Salvadoran Military

By 1981, the civil war in El Salvador had officially begun. Because the FMLN had organized the peasantry to fight against the government, the Salvadoran military targeted rural areas in the hopes of preventing the spread of guerrilla warfare. Counterinsurgency tactics were put in place, not only against the armed members of the FMLN, but also against civilians in the countryside. “Death squads” entered areas designated as sympathetic to guerrilla fighters and left nothing behind, burning whole villages and murdering their inhabitants. For example, the Atlacatl Battalion attached to the Salvadoran military obliterated the village of El Mozote, where 800 villagers perished in gruesome deaths by fire and sword.  Of the estimated 75,000 killed in the civil war, a United Nations Truth Commission only attributed 5% of the total deaths to the FMLN compared to the 95% attributed to security forces of the government. 

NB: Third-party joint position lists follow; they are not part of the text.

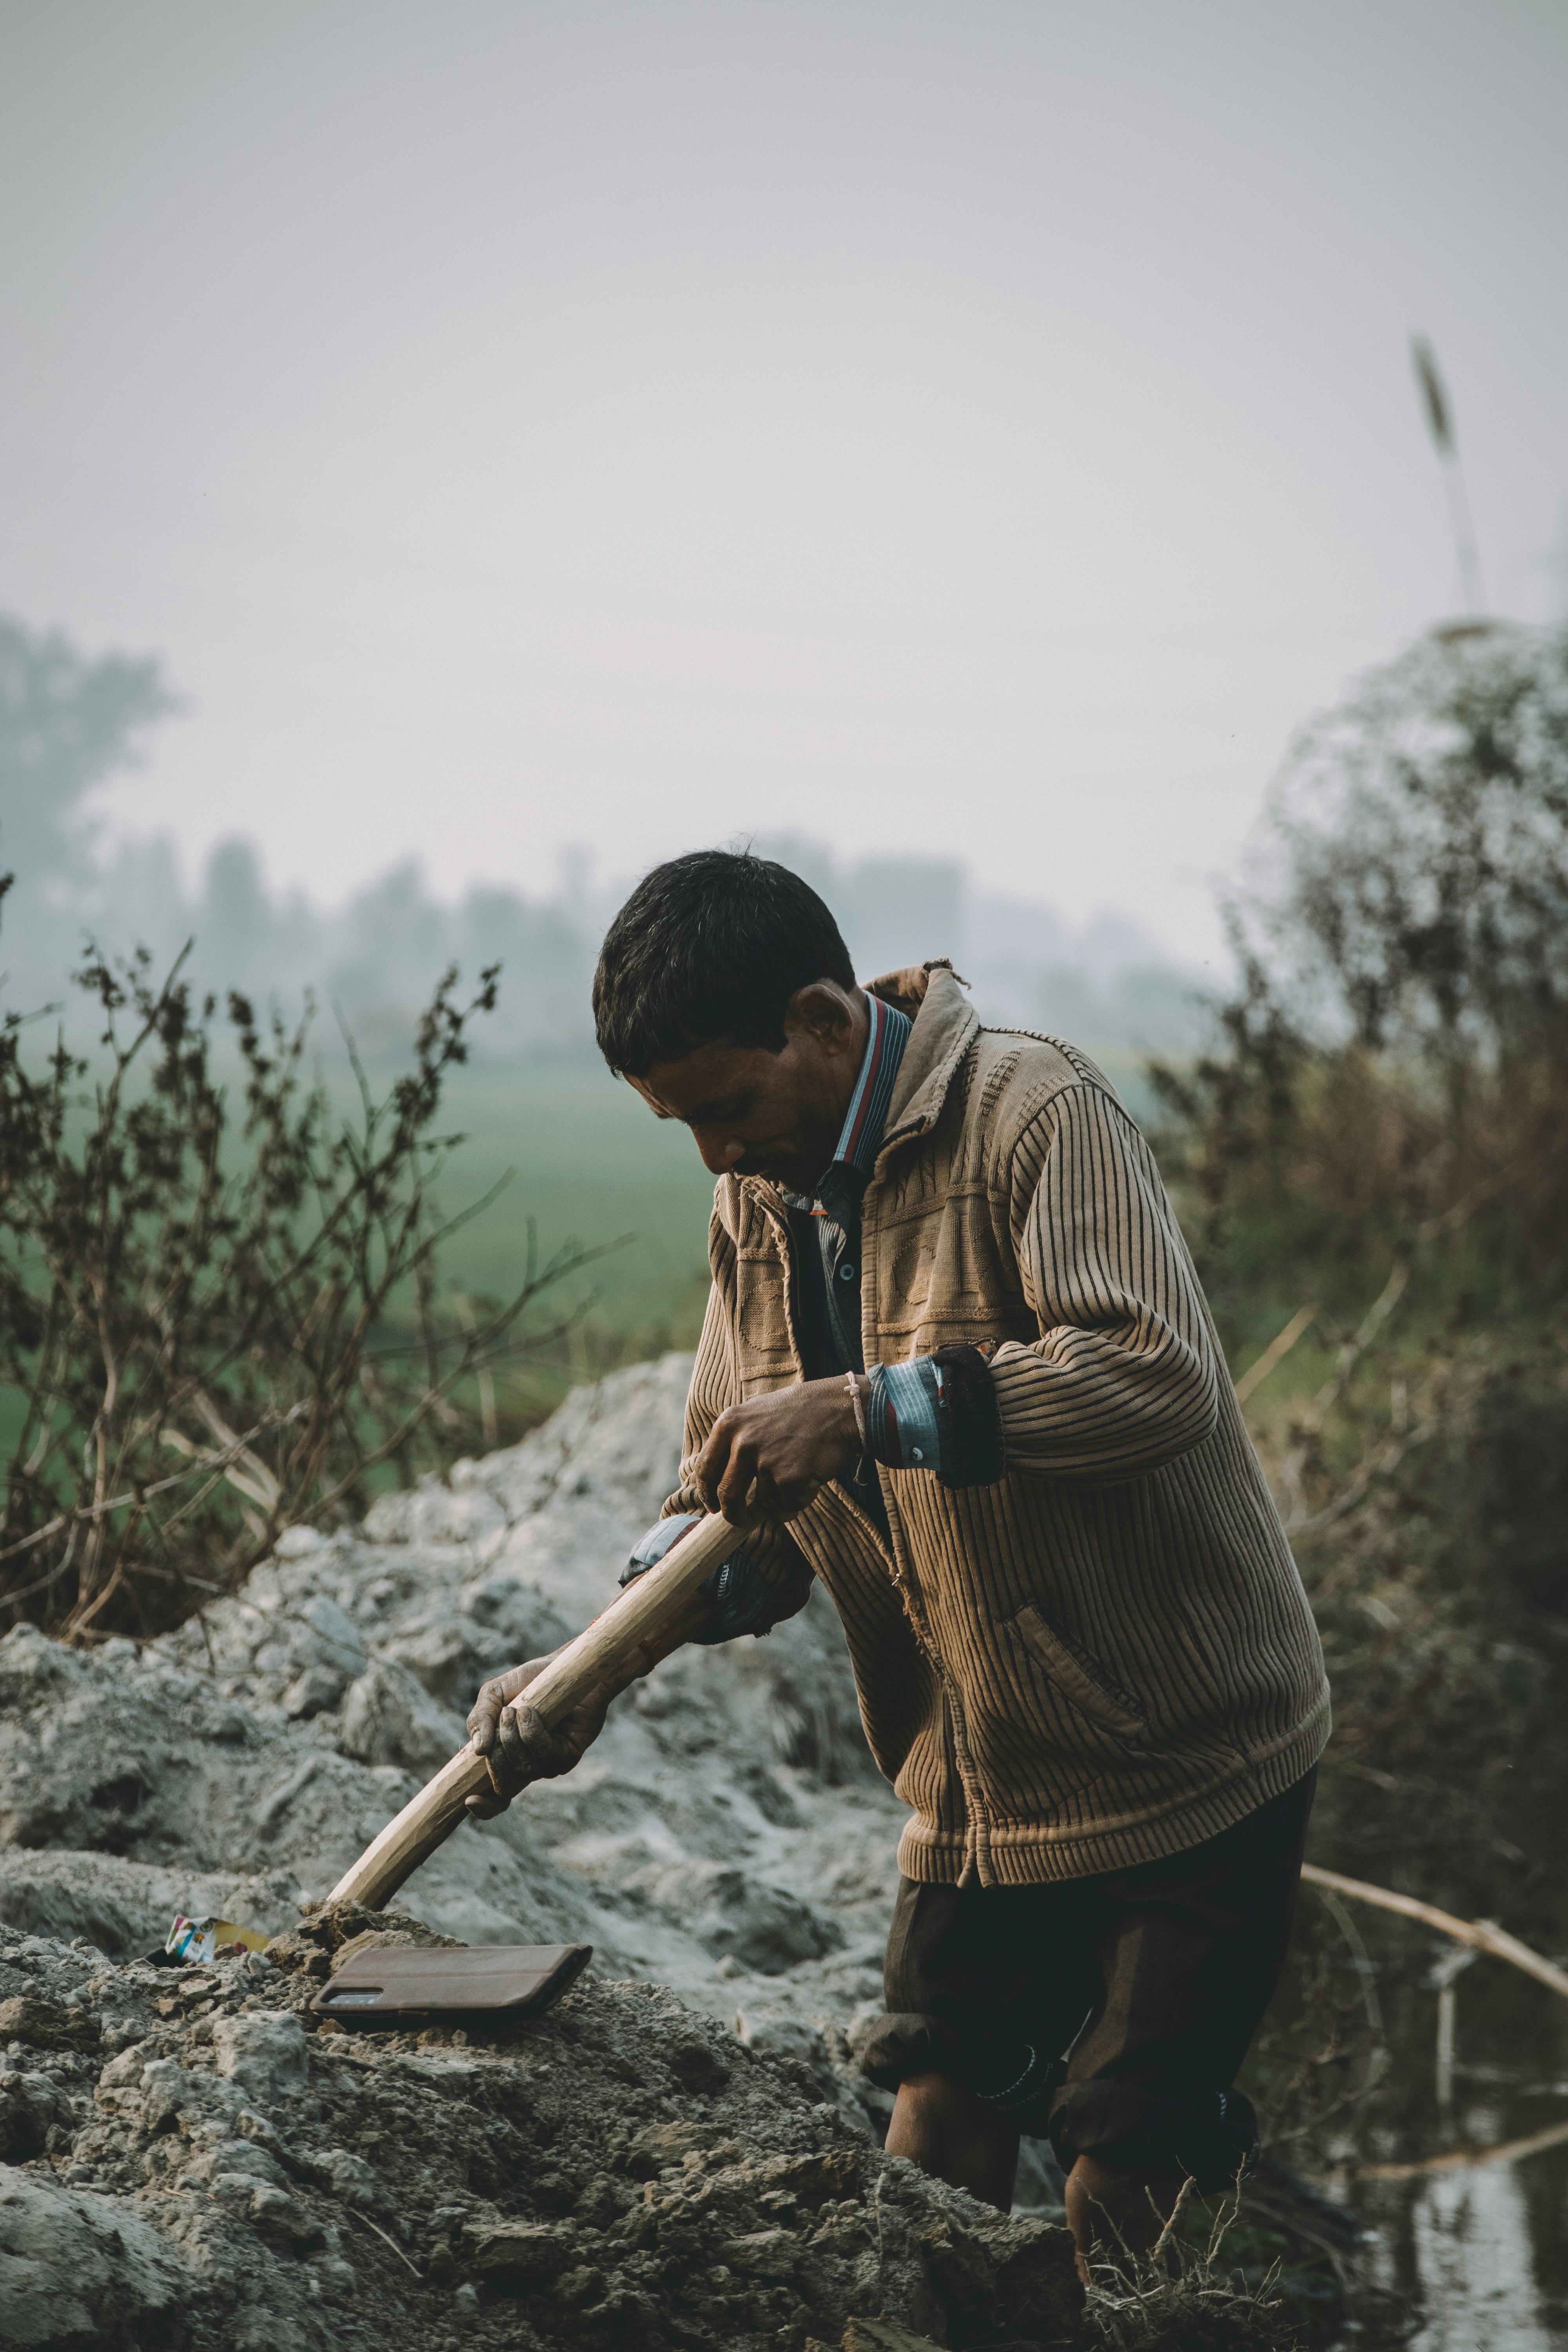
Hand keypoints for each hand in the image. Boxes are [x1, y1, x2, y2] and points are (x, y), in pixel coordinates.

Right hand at [463, 1655, 610, 1820]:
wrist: (565, 1665)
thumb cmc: (529, 1681)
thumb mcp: (494, 1694)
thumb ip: (479, 1719)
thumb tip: (477, 1751)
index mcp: (508, 1759)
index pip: (496, 1800)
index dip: (484, 1808)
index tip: (470, 1801)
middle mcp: (529, 1767)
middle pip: (505, 1786)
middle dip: (496, 1755)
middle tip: (502, 1718)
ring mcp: (550, 1764)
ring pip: (524, 1769)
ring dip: (513, 1738)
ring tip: (515, 1710)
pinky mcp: (569, 1754)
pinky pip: (546, 1755)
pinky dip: (532, 1733)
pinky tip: (529, 1712)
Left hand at [692, 1376, 863, 1526]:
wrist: (842, 1409)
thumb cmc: (802, 1412)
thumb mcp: (758, 1413)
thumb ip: (736, 1440)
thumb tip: (721, 1481)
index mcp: (729, 1423)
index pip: (705, 1468)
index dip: (707, 1493)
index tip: (714, 1506)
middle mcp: (742, 1442)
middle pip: (727, 1495)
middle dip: (734, 1515)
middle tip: (741, 1521)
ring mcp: (765, 1461)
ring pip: (763, 1503)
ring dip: (779, 1500)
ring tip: (799, 1474)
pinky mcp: (788, 1479)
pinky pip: (787, 1506)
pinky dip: (799, 1501)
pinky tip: (811, 1479)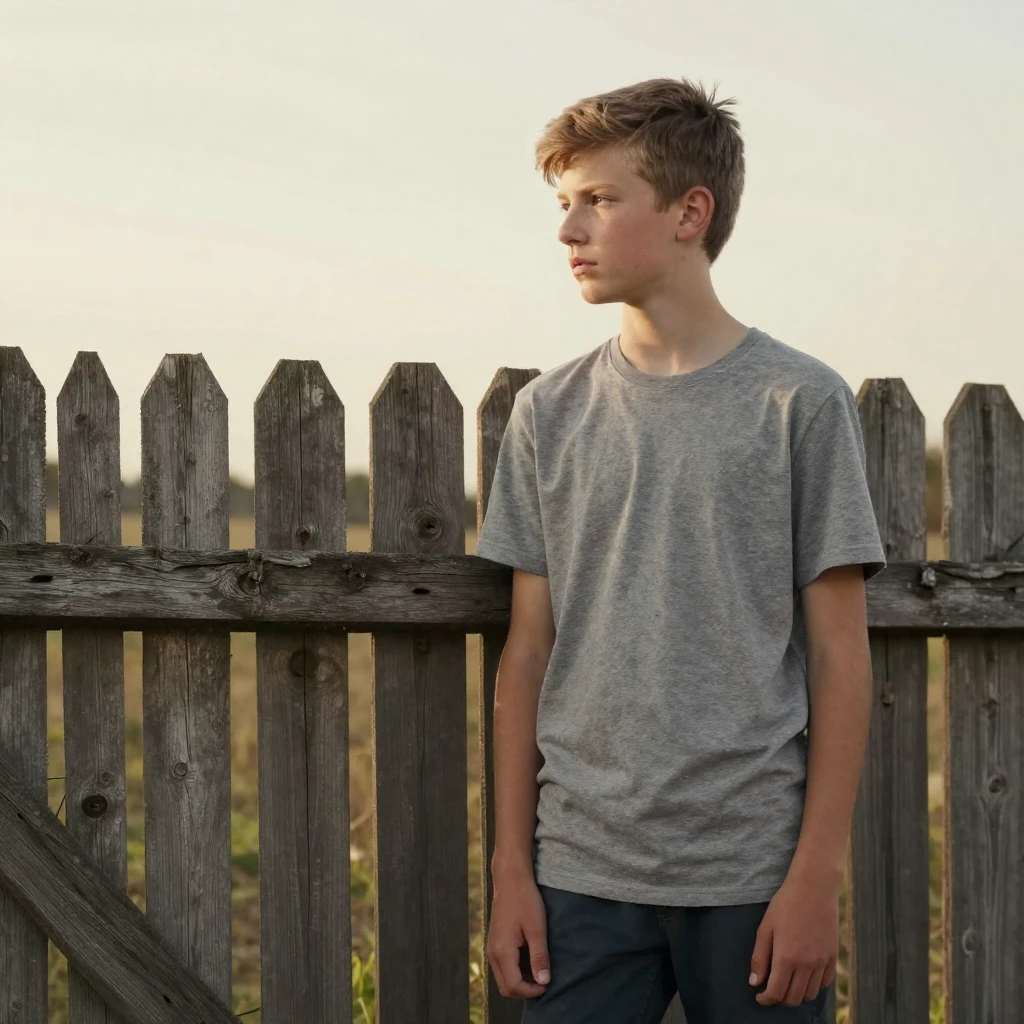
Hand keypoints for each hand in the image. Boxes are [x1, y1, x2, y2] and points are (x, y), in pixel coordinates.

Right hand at [485, 873, 550, 998]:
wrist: (511, 880)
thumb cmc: (525, 900)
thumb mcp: (537, 929)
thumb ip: (539, 957)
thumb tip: (543, 982)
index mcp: (502, 951)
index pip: (514, 986)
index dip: (532, 991)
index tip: (548, 984)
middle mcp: (492, 953)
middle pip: (506, 987)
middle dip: (525, 991)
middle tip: (544, 981)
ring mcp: (491, 948)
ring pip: (503, 979)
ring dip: (520, 982)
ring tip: (539, 972)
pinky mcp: (494, 943)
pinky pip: (502, 967)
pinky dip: (515, 972)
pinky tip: (529, 962)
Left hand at [749, 870, 838, 1006]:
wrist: (814, 888)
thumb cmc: (785, 904)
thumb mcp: (765, 927)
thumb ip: (759, 957)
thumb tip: (755, 982)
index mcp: (786, 957)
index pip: (776, 992)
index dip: (766, 999)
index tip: (759, 997)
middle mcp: (806, 964)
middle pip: (794, 999)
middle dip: (780, 999)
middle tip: (771, 990)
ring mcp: (822, 962)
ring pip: (810, 994)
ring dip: (797, 994)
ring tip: (787, 983)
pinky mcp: (832, 956)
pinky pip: (824, 983)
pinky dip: (813, 986)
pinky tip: (804, 976)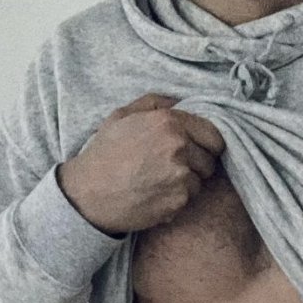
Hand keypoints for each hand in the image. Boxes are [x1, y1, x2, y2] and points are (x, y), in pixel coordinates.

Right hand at [57, 92, 225, 235]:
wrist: (88, 194)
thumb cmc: (104, 154)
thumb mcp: (122, 116)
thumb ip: (154, 103)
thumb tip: (181, 101)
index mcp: (168, 122)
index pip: (214, 134)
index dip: (207, 144)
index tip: (198, 150)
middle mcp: (178, 146)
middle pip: (210, 160)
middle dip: (196, 165)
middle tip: (173, 168)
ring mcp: (180, 175)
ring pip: (200, 181)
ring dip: (186, 183)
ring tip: (160, 182)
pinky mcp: (178, 200)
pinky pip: (189, 199)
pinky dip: (176, 200)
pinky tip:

Witnessing these atrocities, the FMLN spent the early 1980s responding to the military’s outrageous acts. They employed a strategy that mixed offensive attacks with observation of the enemy which would ultimately inform their future actions. The Salvadoran military, however, did not have a solid strategy against the FMLN.  Instead, they relied on the United States to provide support for the authoritarian government and to strengthen their ability to combat guerrilla activity. Both sides soon realized that the war could not be won on offensive attacks alone. While the government increased its reliance on U.S. aid, the FMLN by 1984 focused on winning support from the masses.